Failure to Follow and Document Approved Menus for Resident Meals
Penalty
Summary
The facility failed to ensure that planned menus were followed and prepared according to the weekly menu for six out of six meals reviewed. Observations, interviews, and record reviews revealed that the posted and served meals did not match the facility's approved weekly menu on multiple occasions. For example, the posted menu and the meals served for lunch and dinner on several days differed from the planned menu, with substitutions made without proper documentation or approval from the registered dietitian. Residents were served alternate items, such as a hamburger without a side, and desserts were substituted due to cost constraints, with no evidence of dietitian approval for these changes. Interviews with staff indicated that the Dietary Director made menu substitutions based on resident preferences and budget limitations, but was unable to provide documentation of dietitian approval for these changes.

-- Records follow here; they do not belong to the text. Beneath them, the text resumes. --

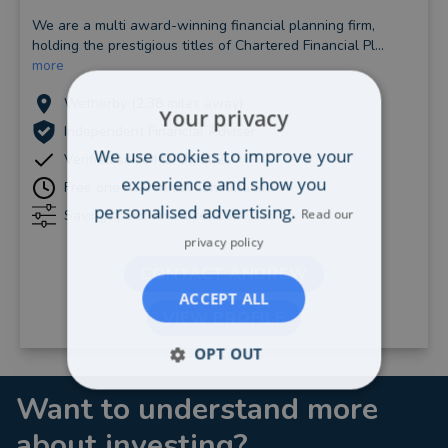
We are a multi award-winning financial planning firm,
holding the prestigious titles of Chartered Financial Pl...
more
Wetherby (2.38 miles away)
Your privacy
Independent Financial Adviser
We use cookies to improve your
Verified since March, 2021
experience and show you
Free one hour initial consultation
personalised advertising.
Read our
Savings/pensions: Over £500,000
privacy policy
CONTACT ANDREW
ACCEPT ALL
VIEW PROFILE
OPT OUT
Want to understand more
about investing?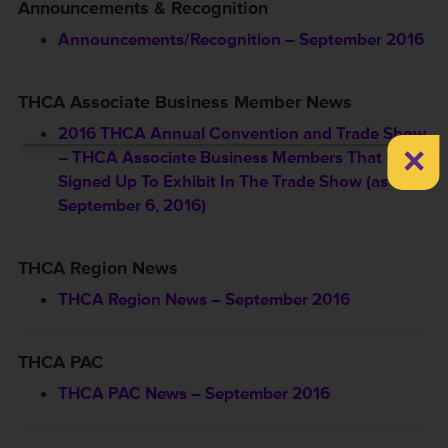
Announcements & Recognition
Announcements/Recognition – September 2016
THCA Associate Business Member News
2016 THCA Annual Convention and Trade Show
×
– THCA Associate Business Members That Have
Signed Up To Exhibit In The Trade Show (as of
September 6, 2016)
THCA Region News
THCA Region News – September 2016
THCA PAC
THCA PAC News – September 2016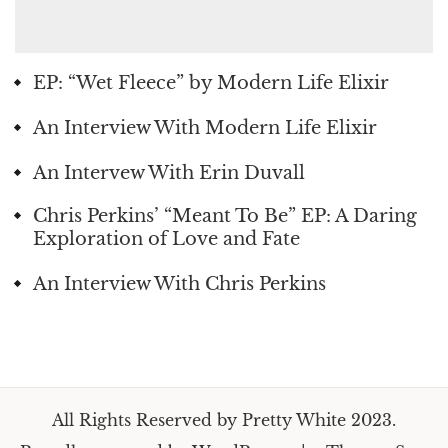
EP: “Wet Fleece” by Modern Life Elixir
An Interview With Modern Life Elixir
An Intervew With Erin Duvall
Chris Perkins’ “Meant To Be” EP: A Daring
Exploration of Love and Fate
An Interview With Chris Perkins
All Rights Reserved by Pretty White 2023.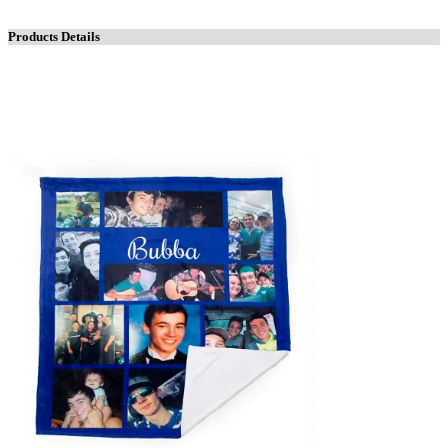
Products Details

The Registered Dietitian confirmed that she had not approved the menu changes and that the process required a substitution log to be completed and signed off by the dietitian, which was not done. The Regional Registered Dietitian also stated that while resident feedback is considered, substitutions must maintain nutritional equivalence and be properly documented and approved. The facility's policy requires menus to be prepared in advance, posted in accessible areas, followed as posted, and any deviations to be approved by the dietitian. However, the investigation found that menus were not consistently posted, substitutions were made without proper approval, and documentation of these changes was lacking. This failure placed residents at risk of not receiving meals adequate to meet their nutritional needs.